Top of Source document

Figure 6. Artificial dimerization of ede1 mutants rescues its localization.

1. Schematic representation of the artificial dimerization of ede1^Δ591–1381 mutants by rapamycin.
2. Time-lapse microscopy of an ede1^Δ591–1381-FRB-myeGFP/ede1^Δ591–1381-FKBP-myeGFP strain before and after rapamycin treatment. Scale bar corresponds to 2 μm.
3. Quantification of the cytoplasmic concentration, normalized brightness per particle per second, and diffusion coefficient for an ede1^Δ591–1381-FRB-myeGFP/ede1^Δ591–1381-FKBP-myeGFP strain before and 30 min after rapamycin treatment (***P-value ≤ 0.001).
4. Green (left), red (middle), and merge (right) of ede1^Δ591–1381-FRB-myeGFP/ede1^Δ591–1381-FKBP-myeGFP, Sla1-1mCherry strain 30 min after rapamycin treatment. Scale bar corresponds to 2 μm.
5. Top: Time series of a single cortical patch in the same strain 30 min after rapamycin treatment. Time interval between frames is 3.5 s. Bottom: Quantification of the myeGFP and mCherry fluorescence in this strain for four patches plotted as a function of time. Individual intensity curves for myeGFP (blue) and mCherry (red) were normalized independently. For each patch, the myeGFP and mCherry curves were aligned to the peak intensity of Sla1 (= time point 0) in time.

Bottom of Source document
Top of Entries provided

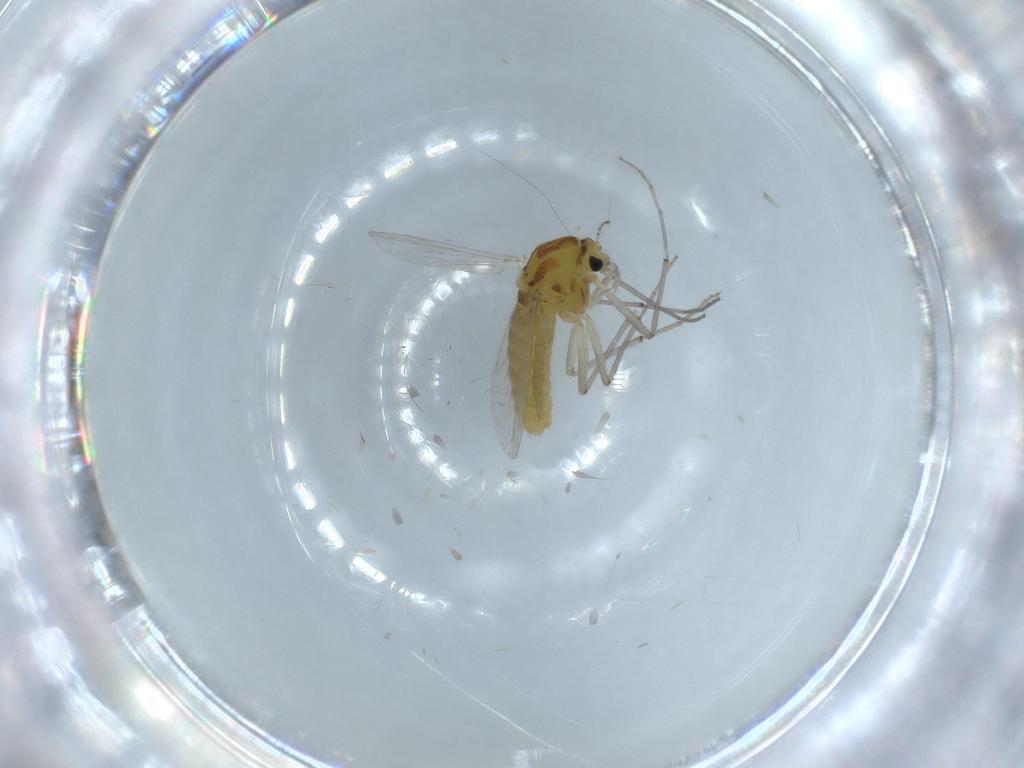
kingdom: Animalia
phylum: Arthropoda
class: Insecta
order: Diptera
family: Chironomidae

Bottom of Entries provided

» **Problems to solve**
1 > From the figure legend, list every quantity measured for the strain before and 30 min after rapamycin treatment.
2 > Answer these questions using the figure legend, one answer per line, marked (a), (b), and (c).
(a) What length does the scale bar correspond to?
(b) What is the time interval between frames in the cortical patch time series?
(c) How many patches were used to quantify the myeGFP and mCherry fluorescence?
3 > Write out the part of the figure legend starting at "Figure 6. Artificial" and ending at "and after rapamycin treatment. Scale bar corresponds to 2 μm.".

» **Expected outputs**
1 >
- Cytoplasmic concentration
- Normalized brightness per particle per second
- Diffusion coefficient

2 >
(a) 2 μm
(b) 3.5 s
(c) Four

3 >
Figure 6. Artificial dimerization of ede1 mutants rescues its localization.

1. Schematic representation of the artificial dimerization of ede1^Δ591–1381 mutants by rapamycin.
2. Time-lapse microscopy of an ede1^Δ591–1381-FRB-myeGFP/ede1^Δ591–1381-FKBP-myeGFP strain before and after rapamycin treatment. Scale bar corresponds to 2 μm.